ゼブラ株式会社 研究開発本部 商品開発部 部長 中村崇洋さん
──仕事の流れ
商品開発においては、プロジェクト制を取っています。新しい技術が開発されるとそれが起点となって、研究開発部、商品開発部の各チームからそれぞれメンバーが集まりプロジェクトチームを結成。新しい技術を使い、どの商品カテゴリーで、どの市場に新商品を出していくかアウトラインを絞り、コンセプトを設計します。その後は、デザイナーがコンセプトに基づいて意匠を考え、3Dプリンターでデザインサンプルを作成。サンプルをもとに商品企画担当と話し合いを重ねて、サンプルの完成度を上げていきます。その後、研究部と協力し、サンプル段階の商品を生産可能にするための本質的な内部構造を考えます。商品のデザインが完成すると、商品企画担当は、調達部門との材料仕入れ、工場との生産調整も行い、商品を製造していく流れになります。パッケージや販促ツールのデザインは営業企画部門に所属するデザイナーが担いますが、開発コンプトに沿っているかを商品開発部のデザイナーも確認しています。

──デザインチームが研究開発本部にある理由
徹底的にユーザーのことを考えて商品を世の中に出していくためには、研究から、企画、デザイン、販促まで一貫して自社で行う必要があると思います。その意味で、社内デザイナーの存在は欠かせません。とりわけ商品開発部は、新しく開発された技術をベースにデザイナーが商品開発のプロセスに深く関わる組織を志向して、現社長の石川が立ち上げた部署です。商品企画担当や研究者との密なコミュニケーションによって、デザイナーが技術や市場への理解を深めているからこそ、コンセプトと一体感のある意匠デザイン、スピーディーな商品開発ができているのだと思います。

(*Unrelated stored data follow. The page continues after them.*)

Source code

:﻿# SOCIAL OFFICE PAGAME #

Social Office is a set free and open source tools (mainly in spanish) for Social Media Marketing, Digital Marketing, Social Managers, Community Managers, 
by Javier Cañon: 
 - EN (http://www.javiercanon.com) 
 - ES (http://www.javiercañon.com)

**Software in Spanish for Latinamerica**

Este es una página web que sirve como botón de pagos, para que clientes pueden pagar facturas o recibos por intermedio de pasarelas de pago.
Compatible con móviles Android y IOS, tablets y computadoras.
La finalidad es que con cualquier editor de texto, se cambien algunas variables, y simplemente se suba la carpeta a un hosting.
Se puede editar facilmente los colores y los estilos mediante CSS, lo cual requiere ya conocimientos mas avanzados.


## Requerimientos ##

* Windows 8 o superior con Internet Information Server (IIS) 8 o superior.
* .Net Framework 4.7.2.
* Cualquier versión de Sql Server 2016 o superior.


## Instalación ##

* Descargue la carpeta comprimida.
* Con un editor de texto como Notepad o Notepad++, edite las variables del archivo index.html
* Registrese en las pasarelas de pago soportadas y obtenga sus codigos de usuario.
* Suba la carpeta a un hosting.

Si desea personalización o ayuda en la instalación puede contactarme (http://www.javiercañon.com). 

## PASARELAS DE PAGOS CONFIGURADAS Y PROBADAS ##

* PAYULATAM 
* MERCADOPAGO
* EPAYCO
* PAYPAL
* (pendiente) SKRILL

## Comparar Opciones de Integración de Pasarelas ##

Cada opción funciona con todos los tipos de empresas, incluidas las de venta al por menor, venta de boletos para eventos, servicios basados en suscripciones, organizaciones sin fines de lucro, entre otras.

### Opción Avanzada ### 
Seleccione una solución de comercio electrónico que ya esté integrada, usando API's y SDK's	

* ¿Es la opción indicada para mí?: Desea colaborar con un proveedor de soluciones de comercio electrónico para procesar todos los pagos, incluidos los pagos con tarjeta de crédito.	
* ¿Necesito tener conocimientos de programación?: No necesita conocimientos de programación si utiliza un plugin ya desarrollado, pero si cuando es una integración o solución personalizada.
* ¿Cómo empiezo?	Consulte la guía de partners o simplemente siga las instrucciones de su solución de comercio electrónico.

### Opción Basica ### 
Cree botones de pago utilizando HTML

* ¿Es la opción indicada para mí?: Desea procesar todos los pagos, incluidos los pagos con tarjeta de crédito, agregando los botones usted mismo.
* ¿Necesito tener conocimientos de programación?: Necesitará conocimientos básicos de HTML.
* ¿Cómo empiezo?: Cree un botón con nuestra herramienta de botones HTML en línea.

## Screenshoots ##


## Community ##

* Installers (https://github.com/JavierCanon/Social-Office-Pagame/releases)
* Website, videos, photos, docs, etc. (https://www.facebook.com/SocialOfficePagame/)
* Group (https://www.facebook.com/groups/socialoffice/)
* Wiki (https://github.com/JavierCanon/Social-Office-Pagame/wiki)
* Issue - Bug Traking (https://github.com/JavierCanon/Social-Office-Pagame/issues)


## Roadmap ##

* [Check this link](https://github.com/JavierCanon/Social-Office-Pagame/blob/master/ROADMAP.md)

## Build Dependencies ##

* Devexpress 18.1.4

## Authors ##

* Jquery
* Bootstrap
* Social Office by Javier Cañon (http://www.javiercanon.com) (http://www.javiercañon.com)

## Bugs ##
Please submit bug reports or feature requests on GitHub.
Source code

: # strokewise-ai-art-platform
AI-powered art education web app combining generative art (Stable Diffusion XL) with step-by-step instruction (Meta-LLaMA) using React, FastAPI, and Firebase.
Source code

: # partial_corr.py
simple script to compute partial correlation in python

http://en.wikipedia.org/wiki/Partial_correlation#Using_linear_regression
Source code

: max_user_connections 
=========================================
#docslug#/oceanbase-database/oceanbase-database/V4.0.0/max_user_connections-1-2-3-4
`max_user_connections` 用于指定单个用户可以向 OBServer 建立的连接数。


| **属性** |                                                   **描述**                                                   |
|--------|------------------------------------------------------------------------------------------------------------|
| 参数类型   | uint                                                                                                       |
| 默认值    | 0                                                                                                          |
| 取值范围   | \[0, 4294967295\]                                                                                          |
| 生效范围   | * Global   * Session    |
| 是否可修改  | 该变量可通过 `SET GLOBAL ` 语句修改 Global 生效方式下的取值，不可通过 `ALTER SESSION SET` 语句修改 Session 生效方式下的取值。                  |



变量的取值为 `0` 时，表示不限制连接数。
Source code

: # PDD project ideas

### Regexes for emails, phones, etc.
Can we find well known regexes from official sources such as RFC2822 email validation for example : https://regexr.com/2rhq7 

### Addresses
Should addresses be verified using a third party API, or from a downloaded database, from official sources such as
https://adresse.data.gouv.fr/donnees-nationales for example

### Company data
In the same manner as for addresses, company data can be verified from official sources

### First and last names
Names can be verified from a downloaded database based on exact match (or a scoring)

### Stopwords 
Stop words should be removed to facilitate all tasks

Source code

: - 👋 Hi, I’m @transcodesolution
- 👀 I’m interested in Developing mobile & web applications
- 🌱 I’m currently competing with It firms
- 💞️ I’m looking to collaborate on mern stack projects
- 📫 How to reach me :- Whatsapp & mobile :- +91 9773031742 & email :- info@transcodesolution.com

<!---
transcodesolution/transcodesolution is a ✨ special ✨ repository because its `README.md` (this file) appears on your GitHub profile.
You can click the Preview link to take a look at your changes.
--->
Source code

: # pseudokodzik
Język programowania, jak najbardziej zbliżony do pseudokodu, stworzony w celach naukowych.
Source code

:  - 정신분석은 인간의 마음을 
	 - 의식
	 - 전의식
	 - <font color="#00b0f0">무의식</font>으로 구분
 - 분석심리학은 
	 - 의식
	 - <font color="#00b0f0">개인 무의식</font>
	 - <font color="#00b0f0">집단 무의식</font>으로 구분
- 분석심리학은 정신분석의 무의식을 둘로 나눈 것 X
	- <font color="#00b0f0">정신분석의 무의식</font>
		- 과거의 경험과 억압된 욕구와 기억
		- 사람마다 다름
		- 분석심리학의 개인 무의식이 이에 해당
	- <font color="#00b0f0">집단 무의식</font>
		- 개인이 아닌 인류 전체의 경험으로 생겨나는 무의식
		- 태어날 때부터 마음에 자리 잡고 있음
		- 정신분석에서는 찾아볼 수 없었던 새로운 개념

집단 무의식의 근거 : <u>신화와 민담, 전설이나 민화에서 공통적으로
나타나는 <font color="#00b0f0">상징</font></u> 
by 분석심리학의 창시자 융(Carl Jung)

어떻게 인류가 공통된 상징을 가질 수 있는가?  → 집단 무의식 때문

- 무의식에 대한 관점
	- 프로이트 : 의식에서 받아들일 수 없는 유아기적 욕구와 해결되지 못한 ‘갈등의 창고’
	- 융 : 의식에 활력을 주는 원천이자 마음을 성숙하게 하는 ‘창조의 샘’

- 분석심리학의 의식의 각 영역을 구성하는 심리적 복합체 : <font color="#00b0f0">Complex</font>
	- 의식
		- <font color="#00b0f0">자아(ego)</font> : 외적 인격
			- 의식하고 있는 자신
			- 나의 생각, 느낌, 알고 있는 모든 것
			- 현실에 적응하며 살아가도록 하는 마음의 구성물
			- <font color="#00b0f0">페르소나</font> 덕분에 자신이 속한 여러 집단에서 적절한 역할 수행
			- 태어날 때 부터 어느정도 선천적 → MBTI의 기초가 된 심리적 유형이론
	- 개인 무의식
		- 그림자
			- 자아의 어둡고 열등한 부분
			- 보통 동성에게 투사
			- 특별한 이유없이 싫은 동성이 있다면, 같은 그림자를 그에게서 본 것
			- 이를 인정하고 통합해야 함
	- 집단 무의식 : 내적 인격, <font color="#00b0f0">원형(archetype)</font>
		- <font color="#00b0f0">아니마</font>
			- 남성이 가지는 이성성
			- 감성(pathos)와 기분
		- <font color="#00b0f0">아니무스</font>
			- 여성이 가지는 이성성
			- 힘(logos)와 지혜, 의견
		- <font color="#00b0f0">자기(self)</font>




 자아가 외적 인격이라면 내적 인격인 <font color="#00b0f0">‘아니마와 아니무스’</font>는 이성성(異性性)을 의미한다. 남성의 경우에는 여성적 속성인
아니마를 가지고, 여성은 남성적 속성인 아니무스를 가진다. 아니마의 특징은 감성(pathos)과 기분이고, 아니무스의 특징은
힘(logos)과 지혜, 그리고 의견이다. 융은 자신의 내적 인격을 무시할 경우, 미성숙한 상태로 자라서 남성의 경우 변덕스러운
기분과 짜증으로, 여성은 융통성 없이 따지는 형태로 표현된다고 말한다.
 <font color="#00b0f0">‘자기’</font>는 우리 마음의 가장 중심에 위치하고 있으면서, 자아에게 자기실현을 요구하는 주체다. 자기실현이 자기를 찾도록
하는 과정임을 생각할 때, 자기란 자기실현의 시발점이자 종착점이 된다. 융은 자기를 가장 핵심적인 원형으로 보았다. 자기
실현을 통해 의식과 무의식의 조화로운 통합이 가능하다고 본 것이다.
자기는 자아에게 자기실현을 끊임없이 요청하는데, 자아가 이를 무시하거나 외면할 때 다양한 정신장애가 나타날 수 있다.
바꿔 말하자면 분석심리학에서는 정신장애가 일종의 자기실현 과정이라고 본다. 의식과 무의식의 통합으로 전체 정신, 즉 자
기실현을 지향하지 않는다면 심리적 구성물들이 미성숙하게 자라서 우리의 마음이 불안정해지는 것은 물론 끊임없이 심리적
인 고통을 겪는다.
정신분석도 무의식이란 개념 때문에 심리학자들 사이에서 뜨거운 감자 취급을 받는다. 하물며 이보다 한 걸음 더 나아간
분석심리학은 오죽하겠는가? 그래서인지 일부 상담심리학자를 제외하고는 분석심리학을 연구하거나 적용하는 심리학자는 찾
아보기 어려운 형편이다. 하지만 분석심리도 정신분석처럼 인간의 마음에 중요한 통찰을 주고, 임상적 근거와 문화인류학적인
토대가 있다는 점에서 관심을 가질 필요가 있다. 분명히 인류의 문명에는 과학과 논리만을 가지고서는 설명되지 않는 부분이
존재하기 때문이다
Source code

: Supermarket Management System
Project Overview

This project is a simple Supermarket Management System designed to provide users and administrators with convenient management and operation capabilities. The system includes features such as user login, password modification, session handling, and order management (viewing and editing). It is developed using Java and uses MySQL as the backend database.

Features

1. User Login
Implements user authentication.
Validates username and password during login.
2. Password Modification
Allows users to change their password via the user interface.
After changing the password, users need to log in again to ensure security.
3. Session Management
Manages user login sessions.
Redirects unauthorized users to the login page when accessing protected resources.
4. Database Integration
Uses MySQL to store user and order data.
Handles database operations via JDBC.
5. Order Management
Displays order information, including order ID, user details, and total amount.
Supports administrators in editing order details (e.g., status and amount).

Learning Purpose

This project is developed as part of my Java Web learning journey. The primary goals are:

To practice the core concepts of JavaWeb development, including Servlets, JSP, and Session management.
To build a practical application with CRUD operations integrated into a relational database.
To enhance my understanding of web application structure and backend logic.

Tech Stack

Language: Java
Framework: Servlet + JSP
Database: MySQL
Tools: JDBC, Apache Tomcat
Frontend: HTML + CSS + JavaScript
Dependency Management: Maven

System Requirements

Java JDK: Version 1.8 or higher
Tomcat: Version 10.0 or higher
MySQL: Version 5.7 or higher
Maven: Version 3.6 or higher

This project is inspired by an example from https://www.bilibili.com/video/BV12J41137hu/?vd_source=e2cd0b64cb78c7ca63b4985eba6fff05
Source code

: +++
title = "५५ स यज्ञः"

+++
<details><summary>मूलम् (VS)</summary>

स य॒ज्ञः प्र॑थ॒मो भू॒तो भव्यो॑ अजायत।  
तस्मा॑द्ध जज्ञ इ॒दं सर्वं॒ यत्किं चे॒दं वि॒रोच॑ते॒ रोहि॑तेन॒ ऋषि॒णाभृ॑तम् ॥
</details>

会社としては、筆記具を通じて、人々の「創造性の促進」「文化の育成」に貢献するというミッションがあります。社内デザイナーが同じ方向を向いて仕事をすることで、完成する商品もミッションに沿ったものにでき、お客さまにも共感してもらいやすいのではないかと思っています。

──デザイナー採用のポイント
商品開発部のデザイナーは、ほとんどが中途採用したメンバーです。採用において最も重視するのは、やはり技術力です。3DCADを用いたデザインの経験は求められます。筆記具のデザイン経験があるデザイナーは少ないため、手に収まる小さい商品、コモディティ商品、プラスチック商品など、近い領域のデザインをしている人はマッチしやすいと思っています。もう一つは、コミュニケーション力です。職域の異なるメンバーとやり取りすることが多いので、相手の意図を汲み取る力はもちろん重要なのですが、発信する力も大事です。おしゃべりな人は重宝されています。

──今後のビジョン
新型コロナウイルスの影響で、在宅勤務するビジネスマンが増えたことで、オフィスで利用されるビジネス向け商品の需要が減り、逆に個人向け商品の需要は増えました。これまでは最も重要な顧客接点だった大型雑貨チェーンでの売り上げが伸び悩む一方、ネット通販や100円ショップは堅調といわれます。商品開発部では、こうしたユーザーの大きな変化をチャンスと捉え、訴求力のある新商品を開発していきたいと考えています。

※2020年10月に取材した内容を掲載しています。